■ **TEXT SEGMENT**
┌──
The love of Jehovah to Israel.

"But now." The word itself hints yearning affection. There has been a conflict between Divine love and Divine wrath, and the former has gained the victory. In fact, the wrath of Jehovah was but grieved affection. Its force is now for the time spent. He will now deliver and protect, reassemble and restore his people (Cheyne).

I. IT IS THE LOVE OF A PARENT . "Thy Creator, O Jacob; he that formed thee, O Israel." Of all the works of God, confessedly the noblest is man; and if man is only known as forming nations, these too are the works of God. And Israel especially is the embodied thought of God, in her laws and institutions, her place and mission in the world. Or, if we think of Israel as gradually fashioned, by schooling and by affliction, into a "new and singular product," not less is she endeared to her Maker and Builder. We cannot but love our children; and scarcely less dear to us are the children of our brain and of our heart—our schemes, our books; the house whose structure we have planned, whose arrangements have been made after ideas of our own; the flock we have overseen; the little body of disciples or friends whom we have made an organization for the diffusion of our views of life. That delight we feel in the reflected image of our mind in what is not ourself, we transfer by analogy to God.
└──
■ **RECORD EXCERPTS**
┌──
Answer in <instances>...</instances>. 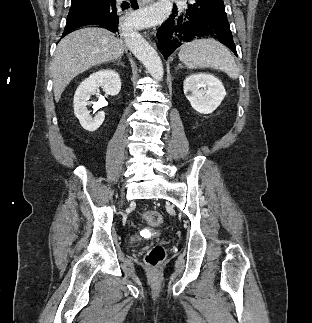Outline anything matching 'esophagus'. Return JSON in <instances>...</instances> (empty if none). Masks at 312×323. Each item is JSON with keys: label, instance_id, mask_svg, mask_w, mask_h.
I'll return each mask as SVG.
<instances>
[{"label": "esophagus", "instance_id": "34e87169", "mask_svg": "<svg viewBox=\"0 0 312 323\" xmlns=\"http://www.w3.org/2000/svg\"><path fill=\"white\" fill-rule=\"evenodd\" d=\"M153 2H154V0H138V4L140 7H144V5H148Z\"/></svg>", "mask_w": 312, "mask_h": 323}]
</instances>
└──
■ **STATED PROBLEM 1**
In the passage on the love of Jehovah to Israel, what is the wrath of Jehovah said to have been in fact?
■ **STATED PROBLEM 2**
Continue the passage on the love of Jehovah to Israel from its final sentence.

■ **WRITTEN RESPONSE 1**
It was but grieved affection.

■ **WRITTEN RESPONSE 2**
II. IT IS THE LOVE OF A REDEEMER . And this implies sacrifice, love proved by expense of some sort. The tense gives a reference to history and to prophecy—past and future. No price can be too high for the ransom of Israel: other nations will be given up—Egypt, Ethiopia, and Seba—for her. Cambyses, son of Cyrus, conquered Egypt and invaded Ethiopia. The Persian was destined to set free the chosen People; and those other peoples given into his hand as compensation are the ransom price for delivered Israel. If the "wicked are a ransom for the righteous" ( Proverbs 21:18 ), if the sufferings of the evil are in some way connected with the deliverance of the good,—this helps to shed a consoling light upon many a dark page of human history. But not only the suffering of the evil may be thus viewed—the suffering of the good also, in the light of the great saying, "The Son of man came … to give his life a ransom for many"—for the greater or spiritual Israel in all ages.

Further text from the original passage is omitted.